In questi giorni molte associazioni, ordini professionali e chi si occupa di minori auspicano che sarebbe più opportuna un’alleanza per i minori piuttosto che un dibattito che rischia di strumentalizzare i bambini…

«Certamente. A mio parere la Regione ha la possibilità di fornire tutti i mezzi possibili ai servizi, di predisporre gli interventi, in particolare di carattere economico e pensare anche a supporti nuovi o relativamente nuovi come l’affido part-time o diurno: sostegni educativi che possono essere messi in campo per mantenere un legame con la famiglia d’origine laddove è possibile. Occorre però non partire dal presupposto che l’allontanamento è necessariamente “una cosa cattiva” e da evitare quando invece ci sono esigenze di tutela dei bambini molto pressanti. Inoltre bisogna che si riconosca l’operato che i servizi svolgono con interventi preventivi di sostegno prima di pensare ad un allontanamento. Cerchiamo allora di incidere e potenziare su quello che già funziona, evitando di insistere sul fatto che gli allontanamenti non si devono fare: è una posizione che considera la gravità delle situazioni che sono reali e le esigenze di tutela dei bambini. Anziché demonizzare assistenti sociali e servizi potenziamoli perché possano rintracciare il disagio prima che si manifesti alle Forze dell’ordine o nei pronto soccorsi quando è degenerato.
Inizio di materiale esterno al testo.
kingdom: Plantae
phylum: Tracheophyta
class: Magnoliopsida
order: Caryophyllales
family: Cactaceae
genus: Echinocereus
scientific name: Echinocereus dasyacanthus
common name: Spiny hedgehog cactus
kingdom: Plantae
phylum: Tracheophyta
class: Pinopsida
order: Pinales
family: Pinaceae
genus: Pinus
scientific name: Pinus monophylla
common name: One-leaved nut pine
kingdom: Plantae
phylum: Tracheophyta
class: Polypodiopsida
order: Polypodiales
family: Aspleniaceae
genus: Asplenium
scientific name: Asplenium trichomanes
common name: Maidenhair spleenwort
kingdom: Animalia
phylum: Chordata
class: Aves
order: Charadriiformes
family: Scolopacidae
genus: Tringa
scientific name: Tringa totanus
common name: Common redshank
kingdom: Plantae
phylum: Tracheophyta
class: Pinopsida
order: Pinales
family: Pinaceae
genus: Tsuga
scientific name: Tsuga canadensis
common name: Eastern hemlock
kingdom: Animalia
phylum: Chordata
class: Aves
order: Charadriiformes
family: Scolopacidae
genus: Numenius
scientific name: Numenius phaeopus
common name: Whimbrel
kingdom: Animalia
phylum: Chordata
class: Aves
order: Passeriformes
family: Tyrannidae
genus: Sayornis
In Piemonte i servizi sul fronte della prevenzione sono sempre stati virtuosi: delegittimarli significa scoraggiare le famiglie disposte ad adottare e a prendere minori in affidamento. Già i numeri delle disponibilità rispetto alle necessità sono inferiori, se screditiamo le famiglie affidatarie e i servizi rischiamo di far male a tanti minori che invece avrebbero bisogno di genitori disponibili ad accoglierli».